- [Assignment]:
Return each record unchanged and drop the images.

"""

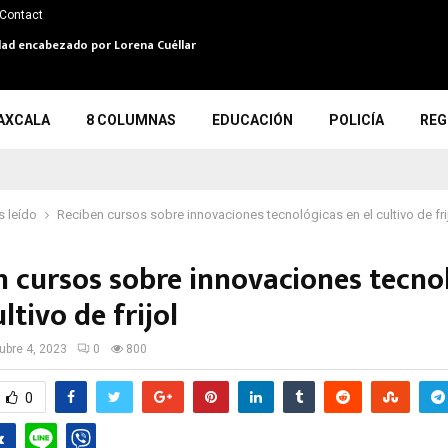
Contact
dad encabezado por Lorena Cuéllar
AXCALA
8 COLUMNAS
EDUCACIÓN
POLICÍA
REG
 leído
Reciben cursos sobre innovaciones tecnológicas en el cultivo de fri
n cursos sobre innovaciones tecno
ultivo de frijol
ubre 4, 2023
0
800
0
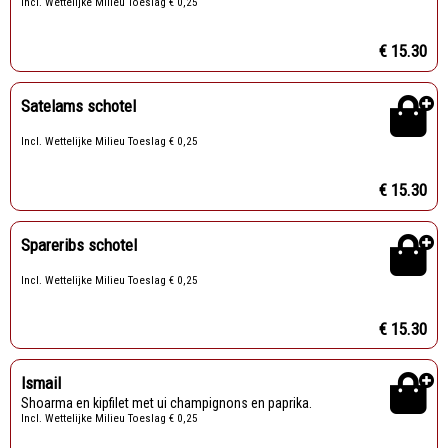
Incl. Wettelijke Milieu Toeslag € 0,25
€ 15.30
Satelams schotel
Incl. Wettelijke Milieu Toeslag € 0,25
€ 15.30
Spareribs schotel
Incl. Wettelijke Milieu Toeslag € 0,25
€ 15.30
Ismail
Shoarma en kipfilet met ui champignons en paprika.
Incl. Wettelijke Milieu Toeslag € 0,25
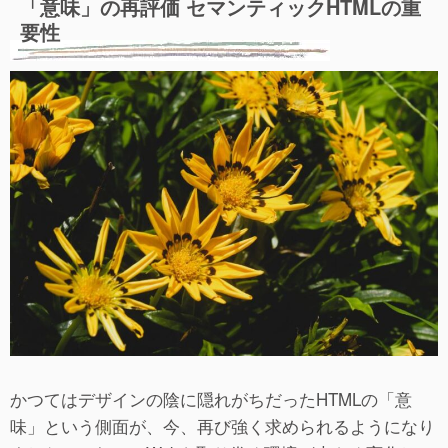
「意味」の再評価 セマンティックHTMLの重
要性
かつてはデザインの陰に隠れがちだったHTMLの「意
味」という側面が、今、再び強く求められるようになり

"""

- [Exercise solution]:
Contact
dad encabezado por Lorena Cuéllar
AXCALA
8 COLUMNAS
EDUCACIÓN
POLICÍA
REG
 leído
Reciben cursos sobre innovaciones tecnológicas en el cultivo de fri
n cursos sobre innovaciones tecno
ultivo de frijol
ubre 4, 2023
0
800
0
Incl. Wettelijke Milieu Toeslag € 0,25
€ 15.30
Satelams schotel
Incl. Wettelijke Milieu Toeslag € 0,25
€ 15.30
Spareribs schotel
Incl. Wettelijke Milieu Toeslag € 0,25
€ 15.30
Ismail
Shoarma en kipfilet met ui champignons en paprika.
Incl. Wettelijke Milieu Toeslag € 0,25
「意味」の再評価 セマンティックHTMLの重
要性
かつてはデザインの陰に隠れがちだったHTMLの「意
味」という側面が、今、再び強く求められるようになり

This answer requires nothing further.